A new study from UC San Diego has found that the smoking cessation rate increased from 4.5 percent in 2014 to 5.6 percent in 2015. Researchers attribute the growth to smokers switching from traditional tobacco products to e-cigarettes and not going back.
Publicity campaigns encouraging smoking cessation were also said to have affected the increase of people quitting.
The study surveyed over 160,000 people to determine whether or not e-cigarettes were a factor in helping them quitting smoking. The study found that people using e-cigarettes were more likely to attempt quitting over non-users (65% to 41%).
The most tantalizing discovery of the study was the evidence showing a higher success rate for people using e-cigarettes to quit smoking over people who didn’t use them. Of all those surveyed, people using e-cigarettes had an 8.2% success rate over those who did not use e-cigarettes whose quit rate was only 4.8%.
Success was measured by people not smoking a traditional cigarette for over three months. It is important to note that the study’s conclusions were reached through observation and data analysis. With that said, people should not assume a cause-and-effect conclusion about e-cigarettes.
It is still too early to tell what policy implications this new study will have on e-cigarettes. The debate on whether e-cigarettes help people quit smoking has raged ever since the appearance of the smokeless devices in the early aughts.
For years, the oft-repeated answer to whether e-cigarettes were effective quit smoking aids was “there’s not enough evidence.” With this new study that response no longer seems applicable.
There are some other implications of the study that proponents of e-cigarettes and vaping should be aware of, however. Apart from the positives, like the increased success rate for e-cigarette users, some feel like the study could have gone further to prove (or disprove) the effectiveness of e-cigarettes as quit smoking tools.
Comparing the effectiveness of e-cigarettes to other FDA-approved smoking cessation tools was viewed as a missed opportunity by some. A comparison study would have been the best way to put the debate on e-cigarettes to help quit smoking to bed.
The study did not reveal how often smokers who had quit using e-cigarettes went back to smoking cigarettes, which would have been another way to prove the usefulness of e-cigarettes.
The study also overlooked how often non-smoking teenagers started using e-cigarettes.

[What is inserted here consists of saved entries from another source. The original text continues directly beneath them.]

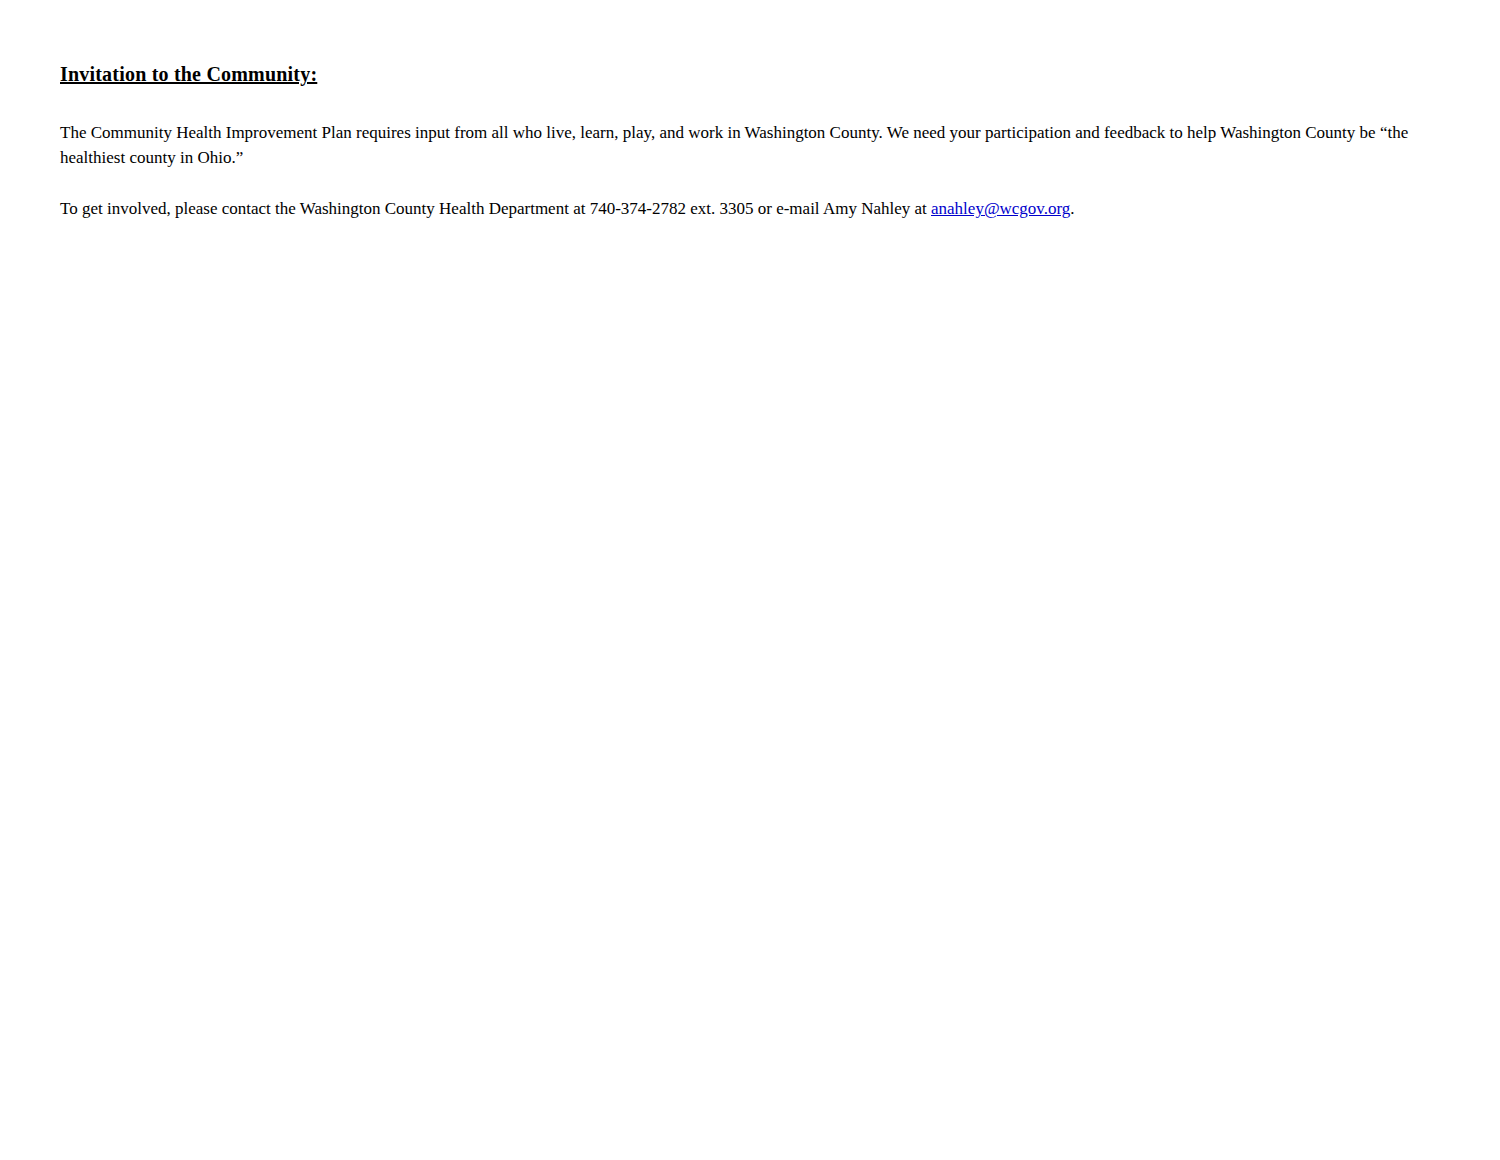Invitation to the Community:
The Community Health Improvement Plan requires input from all who live, learn, play, and work in Washington County. We need your participation and feedback to help Washington County be “the healthiest county in Ohio.”
To get involved, please contact the Washington County Health Department at 740-374-2782 ext. 3305 or e-mail Amy Nahley at anahley@wcgov.org.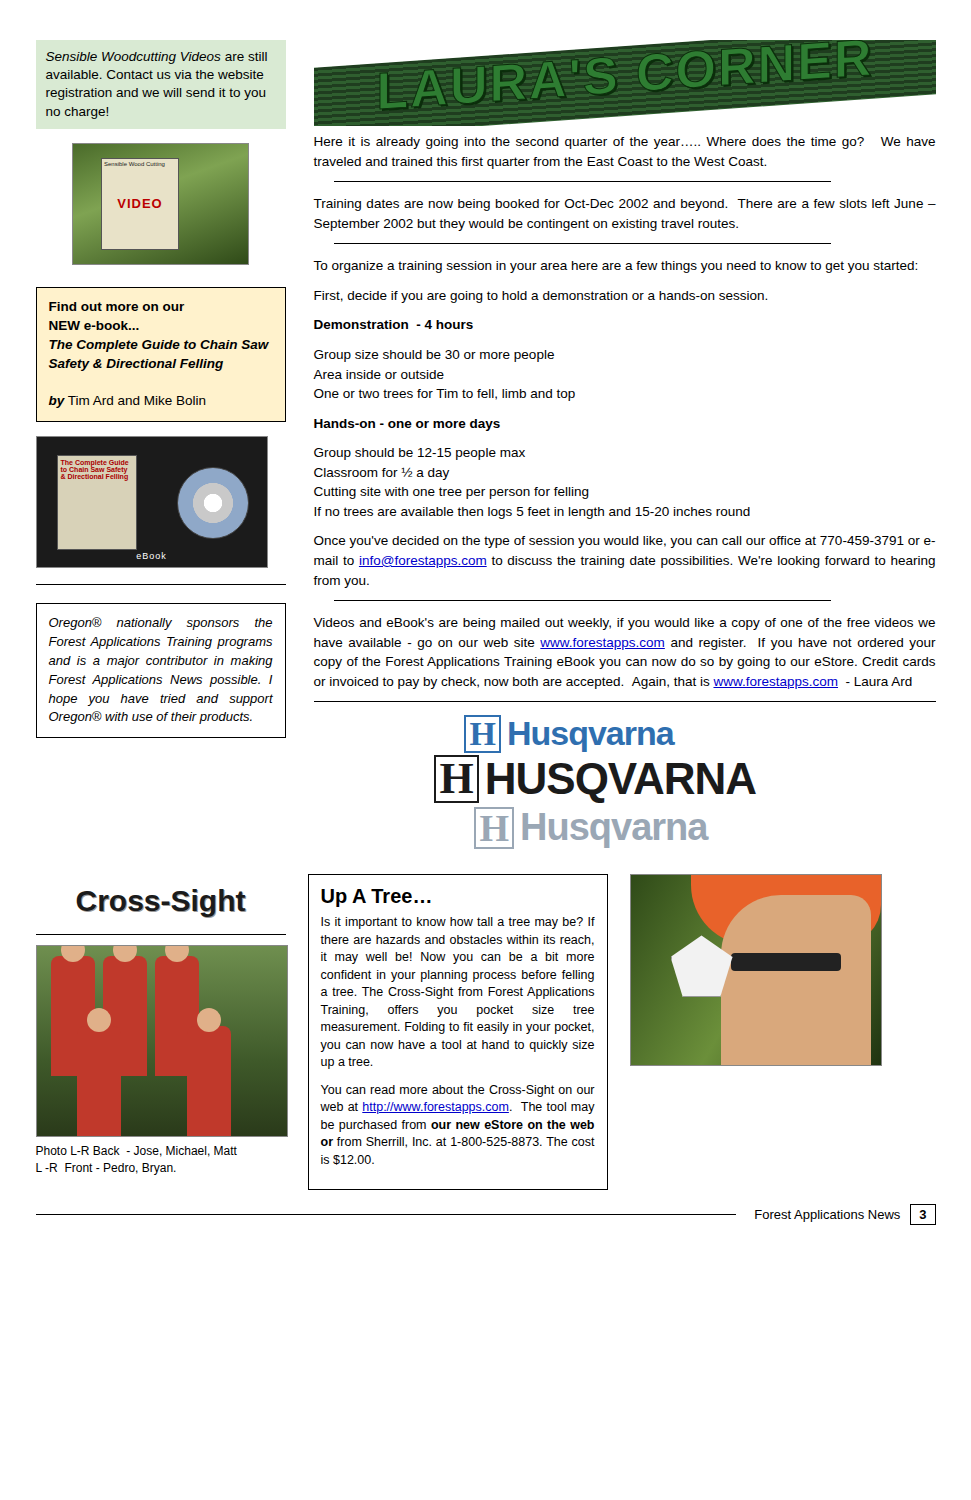Sensible Woodcutting Videos are still available. Contact us via the website registration and we will send it to you no charge!
Sensible Wood Cutting
VIDEO
Find out more on our
NEW e-book...
The Complete Guide to Chain Saw Safety & Directional Felling
by Tim Ard and Mike Bolin
The Complete Guide to Chain Saw Safety & Directional Felling
eBook
Oregon® nationally sponsors the Forest Applications Training programs and is a major contributor in making Forest Applications News possible. I hope you have tried and support Oregon® with use of their products.
LAURA'S CORNER
Here it is already going into the second quarter of the year….. Where does the time go? We have traveled and trained this first quarter from the East Coast to the West Coast.
Training dates are now being booked for Oct-Dec 2002 and beyond. There are a few slots left June – September 2002 but they would be contingent on existing travel routes.
To organize a training session in your area here are a few things you need to know to get you started:
First, decide if you are going to hold a demonstration or a hands-on session.
Demonstration - 4 hours
Group size should be 30 or more people
Area inside or outside
One or two trees for Tim to fell, limb and top
Hands-on - one or more days
Group should be 12-15 people max
Classroom for ½ a day
Cutting site with one tree per person for felling
If no trees are available then logs 5 feet in length and 15-20 inches round
Once you've decided on the type of session you would like, you can call our office at 770-459-3791 or e-mail to info@forestapps.com to discuss the training date possibilities. We're looking forward to hearing from you.
Videos and eBook's are being mailed out weekly, if you would like a copy of one of the free videos we have available - go on our web site www.forestapps.com and register. If you have not ordered your copy of the Forest Applications Training eBook you can now do so by going to our eStore. Credit cards or invoiced to pay by check, now both are accepted. Again, that is www.forestapps.com - Laura Ard
HHusqvarna
HHUSQVARNA
HHusqvarna
Cross-Sight
Photo L-R Back - Jose, Michael, Matt
L -R Front - Pedro, Bryan.
Up A Tree…
Is it important to know how tall a tree may be? If there are hazards and obstacles within its reach, it may well be! Now you can be a bit more confident in your planning process before felling a tree. The Cross-Sight from Forest Applications Training, offers you pocket size tree measurement. Folding to fit easily in your pocket, you can now have a tool at hand to quickly size up a tree.
You can read more about the Cross-Sight on our web at http://www.forestapps.com. The tool may be purchased from our new eStore on the web or from Sherrill, Inc. at 1-800-525-8873. The cost is $12.00.
Forest Applications News
3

These findings could have potentially harmed or helped the e-cigarette industry.
Many observers cited the inclusiveness of the study and as an indicator of its merits. While previous studies involving the usefulness of e-cigarettes focused on a small sample size, the wide-ranging population sample of the survey proved to be its greatest strength.
Further study, of course, is still needed. Medical professionals and health advocates alike continue to wring their hands over the absence of long-term studies proving or disproving the effectiveness and safety of e-cigarettes.
Taking the longview of things, the study’s author, Dr. Shu-Hong Zhu, commented on the many things that need to happen to bring down smoking rates among Americans.
While e-cigarettes have been found to help people stay off tobacco for at least three months, they may need more study before they are recommended as smoking cessation tools like nicotine gum and prescription medication.